А вот что рассказывает Фабер: «Во время мании мы слышим раз или еще раз, что “мы не можем себе позволить” не быть в этом секторе. В 1970-е многие управляющие деньгами думали, что акции нефтяных и других сырьевых компаний переоценены. Но поскольку в 1980-е годы только эти акции и росли, фонды должны были их покупать, чтобы показать результат. Аналогично во время мании на японском фондовом рынке многие иностранные инвесторы думали, что акции переоценены. Но если бы они не вкладывались в Японию, то их результат был бы хуже, чем рост международных индексов, – поэтому иностранцы участвовали в мании, хотя и неохотно. Совсем недавно многим управляющим деньгами было очевидно, что акции высокотехнологичных компаний были переоценены. Но поскольку большинство акций после 1998 года не росли и только телекоммуникационный сектор тянул рынок вверх, управляющие должны были сидеть в этих акциях, чтобы показывать результат и привлекать в фонды новых пайщиков» [Faber 2008, р. 145].
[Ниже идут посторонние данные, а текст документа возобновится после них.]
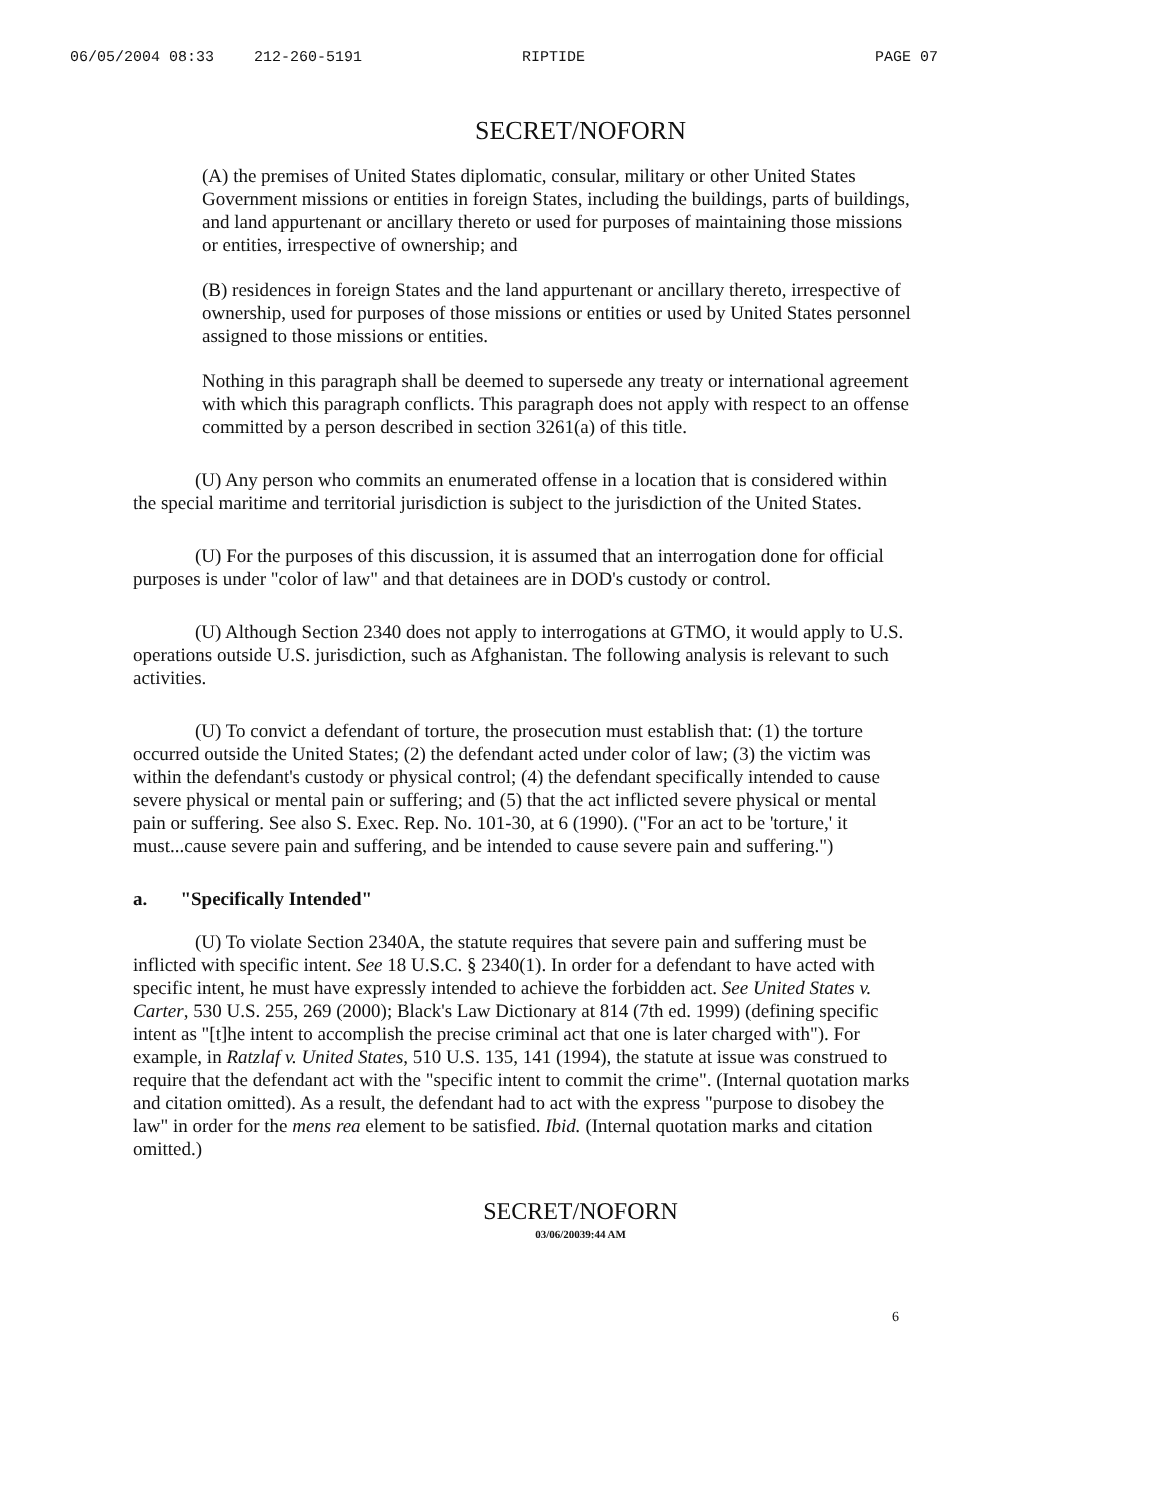06/05/2004 08:33 212-260-5191 RIPTIDE PAGE 07
SECRET/NOFORN
(A) the premises of United States diplomatic, consular, military or other United States Government missions or entities in foreign States, including the buildings, parts of buildings, and land appurtenant or ancillary thereto or used for purposes of maintaining those missions or entities, irrespective of ownership; and
(B) residences in foreign States and the land appurtenant or ancillary thereto, irrespective of ownership, used for purposes of those missions or entities or used by United States personnel assigned to those missions or entities.
Nothing in this paragraph shall be deemed to supersede any treaty or international agreement with which this paragraph conflicts. This paragraph does not apply with respect to an offense committed by a person described in section 3261(a) of this title.
(U) Any person who commits an enumerated offense in a location that is considered within the special maritime and territorial jurisdiction is subject to the jurisdiction of the United States.
(U) For the purposes of this discussion, it is assumed that an interrogation done for official purposes is under "color of law" and that detainees are in DOD's custody or control.
(U) Although Section 2340 does not apply to interrogations at GTMO, it would apply to U.S. operations outside U.S. jurisdiction, such as Afghanistan. The following analysis is relevant to such activities.
(U) To convict a defendant of torture, the prosecution must establish that: (1) the torture occurred outside the United States; (2) the defendant acted under color of law; (3) the victim was within the defendant's custody or physical control; (4) the defendant specifically intended to cause severe physical or mental pain or suffering; and (5) that the act inflicted severe physical or mental pain or suffering. See also S. Exec. Rep. No. 101-30, at 6 (1990). ("For an act to be 'torture,' it must...cause severe pain and suffering, and be intended to cause severe pain and suffering.")
a. "Specifically Intended"
(U) To violate Section 2340A, the statute requires that severe pain and suffering must be inflicted with specific intent. See 18 U.S.C. § 2340(1). In order for a defendant to have acted with specific intent, he must have expressly intended to achieve the forbidden act. See United States v. Carter, 530 U.S. 255, 269 (2000); Black's Law Dictionary at 814 (7th ed. 1999) (defining specific intent as "[t]he intent to accomplish the precise criminal act that one is later charged with"). For example, in Ratzlaf v. United States, 510 U.S. 135, 141 (1994), the statute at issue was construed to require that the defendant act with the "specific intent to commit the crime". (Internal quotation marks and citation omitted). As a result, the defendant had to act with the express "purpose to disobey the law" in order for the mens rea element to be satisfied. Ibid. (Internal quotation marks and citation omitted.)
SECRET/NOFORN
03/06/20039:44 AM
6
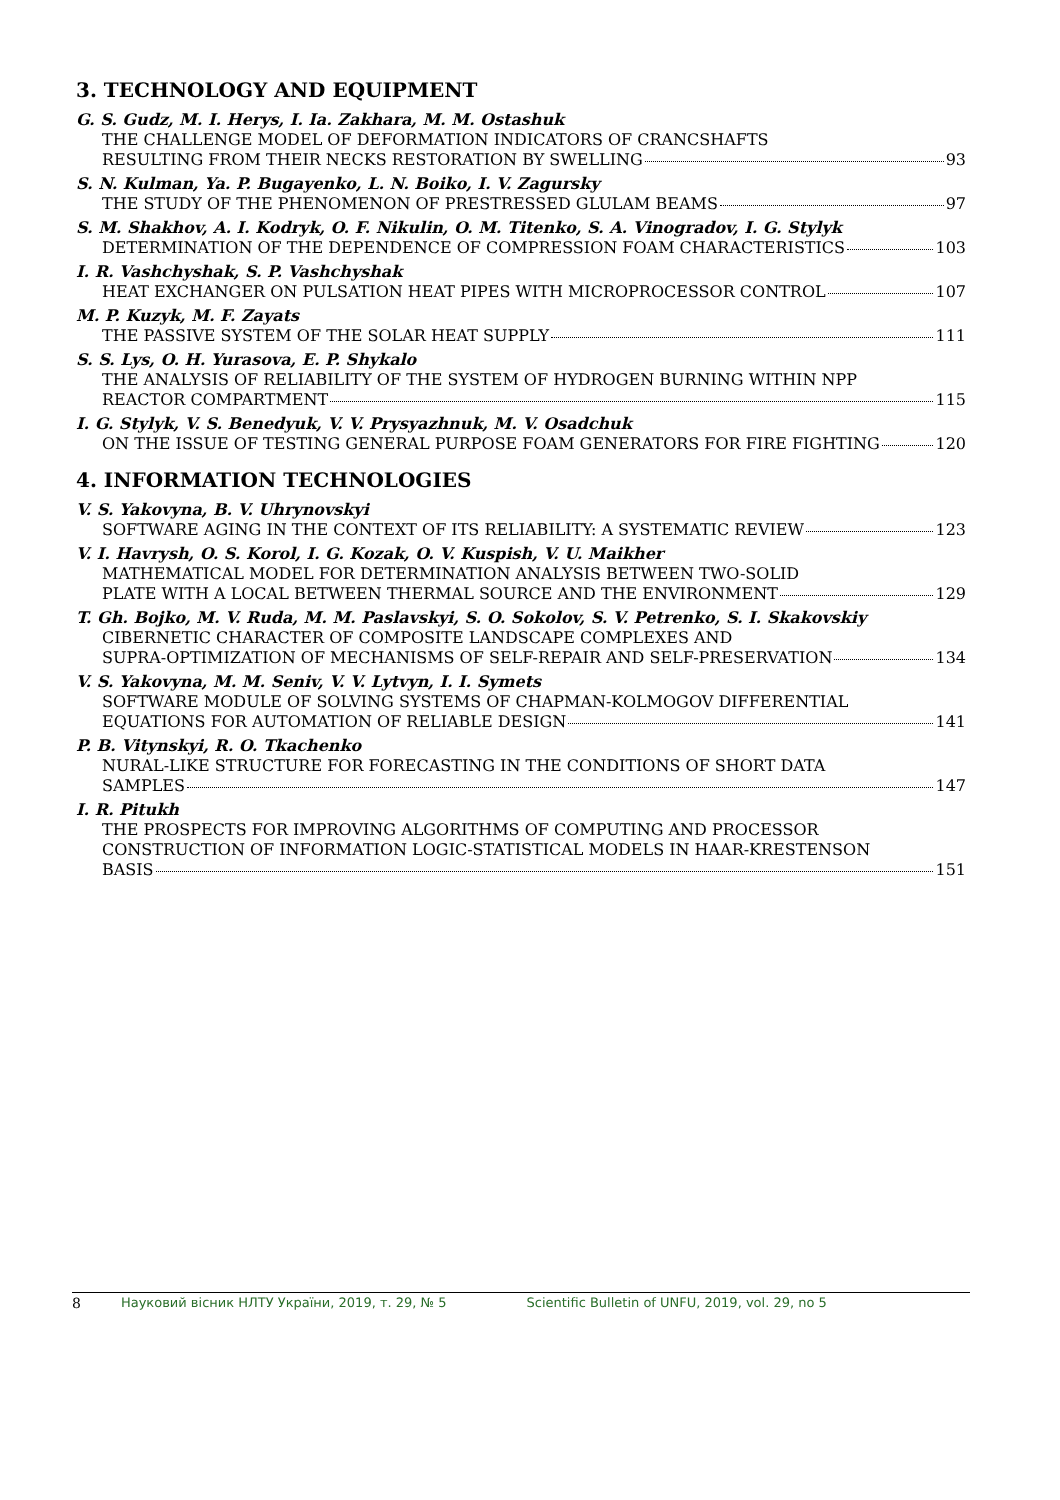3. TECHNOLOGY AND EQUIPMENT
G. S. Gudz, M. I. Herys, I. Ia. Zakhara, M. M. Ostashuk
THE CHALLENGE MODEL OF DEFORMATION INDICATORS OF CRANCSHAFTS
RESULTING FROM THEIR NECKS RESTORATION BY SWELLING 93
S. N. Kulman, Ya. P. Bugayenko, L. N. Boiko, I. V. Zagursky
THE STUDY OF THE PHENOMENON OF PRESTRESSED GLULAM BEAMS 97
S. M. Shakhov, A. I. Kodryk, O. F. Nikulin, O. M. Titenko, S. A. Vinogradov, I. G. Stylyk
DETERMINATION OF THE DEPENDENCE OF COMPRESSION FOAM CHARACTERISTICS 103
I. R. Vashchyshak, S. P. Vashchyshak
HEAT EXCHANGER ON PULSATION HEAT PIPES WITH MICROPROCESSOR CONTROL 107
M. P. Kuzyk, M. F. Zayats
THE PASSIVE SYSTEM OF THE SOLAR HEAT SUPPLY 111
S. S. Lys, O. H. Yurasova, E. P. Shykalo
THE ANALYSIS OF RELIABILITY OF THE SYSTEM OF HYDROGEN BURNING WITHIN NPP
REACTOR COMPARTMENT 115
I. G. Stylyk, V. S. Benedyuk, V. V. Prysyazhnuk, M. V. Osadchuk
ON THE ISSUE OF TESTING GENERAL PURPOSE FOAM GENERATORS FOR FIRE FIGHTING 120
4. INFORMATION TECHNOLOGIES
V. S. Yakovyna, B. V. Uhrynovskyi
SOFTWARE AGING IN THE CONTEXT OF ITS RELIABILITY: A SYSTEMATIC REVIEW 123
V. I. Havrysh, O. S. Korol, I. G. Kozak, O. V. Kuspish, V. U. Maikher
MATHEMATICAL MODEL FOR DETERMINATION ANALYSIS BETWEEN TWO-SOLID
PLATE WITH A LOCAL BETWEEN THERMAL SOURCE AND THE ENVIRONMENT 129
T. Gh. Bojko, M. V. Ruda, M. M. Paslavskyi, S. O. Sokolov, S. V. Petrenko, S. I. Skakovskiy
CIBERNETIC CHARACTER OF COMPOSITE LANDSCAPE COMPLEXES AND
SUPRA-OPTIMIZATION OF MECHANISMS OF SELF-REPAIR AND SELF-PRESERVATION 134
V. S. Yakovyna, M. M. Seniv, V. V. Lytvyn, I. I. Symets
SOFTWARE MODULE OF SOLVING SYSTEMS OF CHAPMAN-KOLMOGOV DIFFERENTIAL
EQUATIONS FOR AUTOMATION OF RELIABLE DESIGN 141
P. B. Vitynskyi, R. O. Tkachenko
NURAL-LIKE STRUCTURE FOR FORECASTING IN THE CONDITIONS OF SHORT DATA
SAMPLES 147
I. R. Pitukh
THE PROSPECTS FOR IMPROVING ALGORITHMS OF COMPUTING AND PROCESSOR
CONSTRUCTION OF INFORMATION LOGIC-STATISTICAL MODELS IN HAAR-KRESTENSON
BASIS 151
8 Науковий вісник НЛТУ України, 2019, т. 29, № 5 Scientific Bulletin of UNFU, 2019, vol. 29, no 5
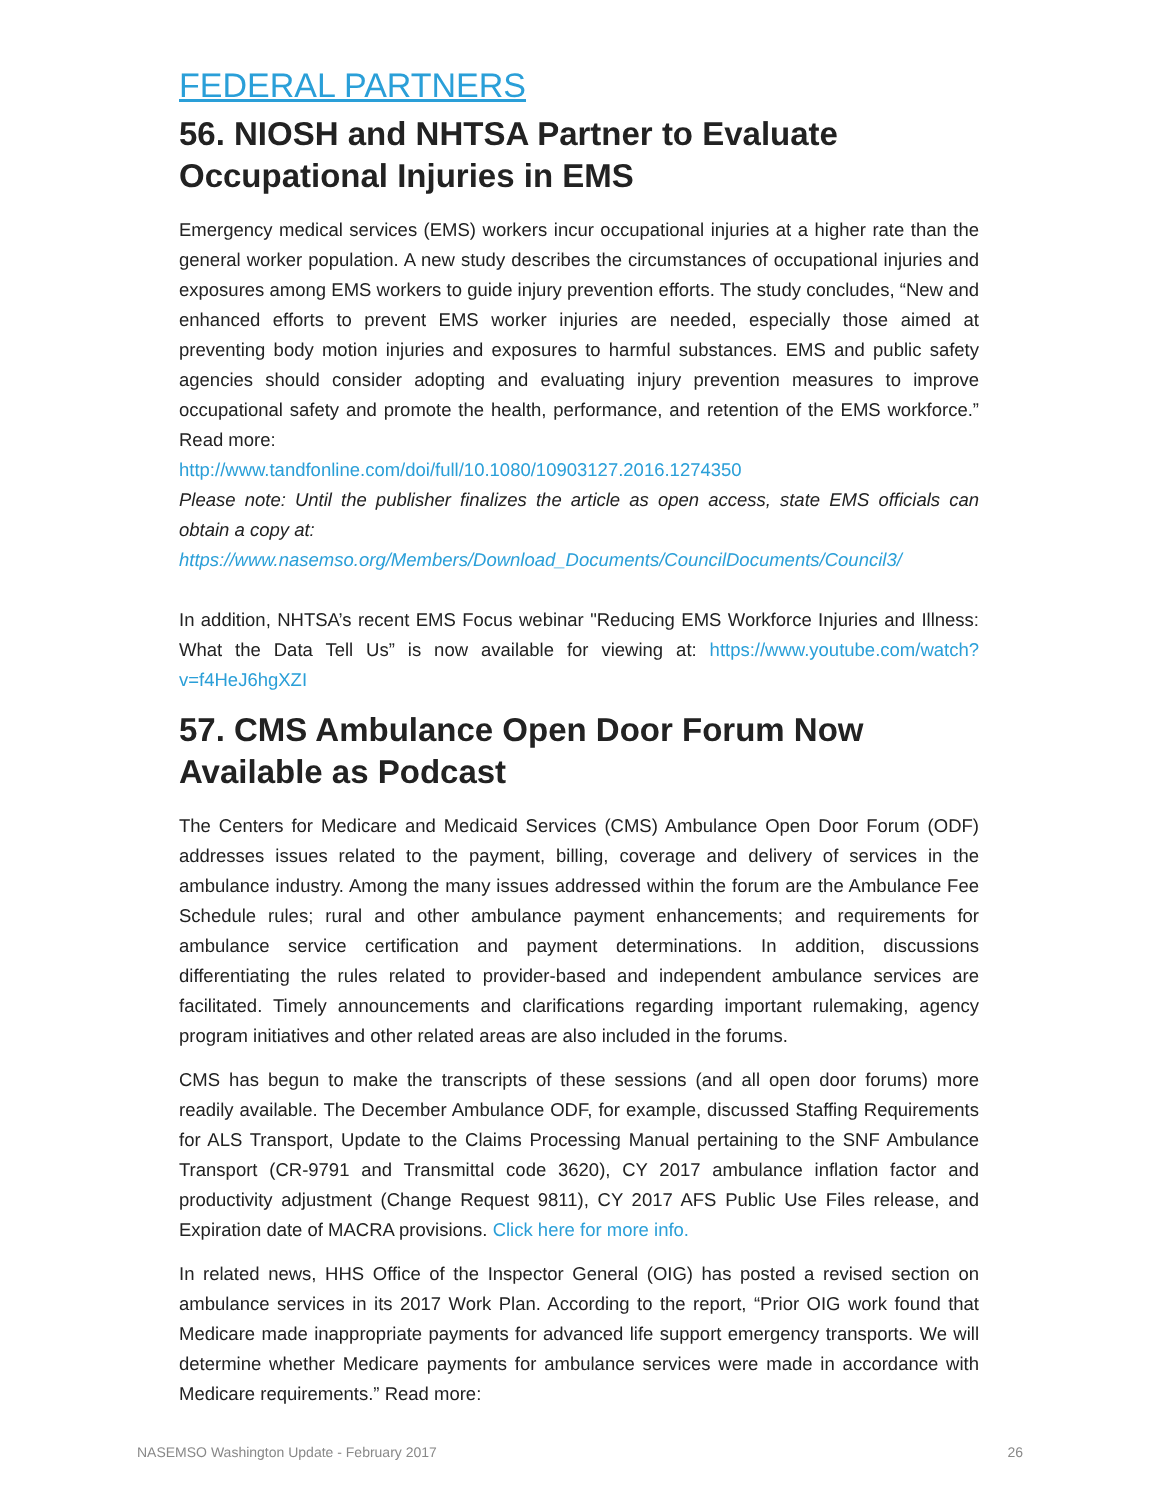FEDERAL PARTNERS
56. NIOSH and NHTSA Partner to Evaluate Occupational Injuries in EMS
Emergency medical services (EMS) workers incur occupational injuries at a higher rate than the general worker population. A new study describes the circumstances of occupational injuries and exposures among EMS workers to guide injury prevention efforts. The study concludes, “New and enhanced efforts to prevent EMS worker injuries are needed, especially those aimed at preventing body motion injuries and exposures to harmful substances. EMS and public safety agencies should consider adopting and evaluating injury prevention measures to improve occupational safety and promote the health, performance, and retention of the EMS workforce.” Read more:
http://www.tandfonline.com/doi/full/10.1080/10903127.2016.1274350
Please note: Until the publisher finalizes the article as open access, state EMS officials can obtain a copy at:
https://www.nasemso.org/Members/Download_Documents/CouncilDocuments/Council3/
In addition, NHTSA’s recent EMS Focus webinar "Reducing EMS Workforce Injuries and Illness: What the Data Tell Us” is now available for viewing at: https://www.youtube.com/watch?v=f4HeJ6hgXZI
57. CMS Ambulance Open Door Forum Now Available as Podcast
The Centers for Medicare and Medicaid Services (CMS) Ambulance Open Door Forum (ODF) addresses issues related to the payment, billing, coverage and delivery of services in the ambulance industry. Among the many issues addressed within the forum are the Ambulance Fee Schedule rules; rural and other ambulance payment enhancements; and requirements for ambulance service certification and payment determinations. In addition, discussions differentiating the rules related to provider-based and independent ambulance services are facilitated. Timely announcements and clarifications regarding important rulemaking, agency program initiatives and other related areas are also included in the forums.
CMS has begun to make the transcripts of these sessions (and all open door forums) more readily available. The December Ambulance ODF, for example, discussed Staffing Requirements for ALS Transport, Update to the Claims Processing Manual pertaining to the SNF Ambulance Transport (CR-9791 and Transmittal code 3620), CY 2017 ambulance inflation factor and productivity adjustment (Change Request 9811), CY 2017 AFS Public Use Files release, and Expiration date of MACRA provisions. Click here for more info.
In related news, HHS Office of the Inspector General (OIG) has posted a revised section on ambulance services in its 2017 Work Plan. According to the report, “Prior OIG work found that Medicare made inappropriate payments for advanced life support emergency transports. We will determine whether Medicare payments for ambulance services were made in accordance with Medicare requirements.” Read more:
NASEMSO Washington Update - February 2017 26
В научной литературе все больше распространяется идея о том, что профессиональным управляющим деньгами может быть выгодно держаться центра стаи: если инвестиции эксцентричны, то при проигрыше управляющему пощады не будет. «Народная мудрость гласит, что лучше со всеми потерять, чем выиграть в одиночку» [Scharfstein, Stein 1990]. В конце 1990-х годов сложилась ситуация, когда управляющий фондом не мог себе позволить не владеть акциями интернет-компаний [Mahar 2004, р. 299].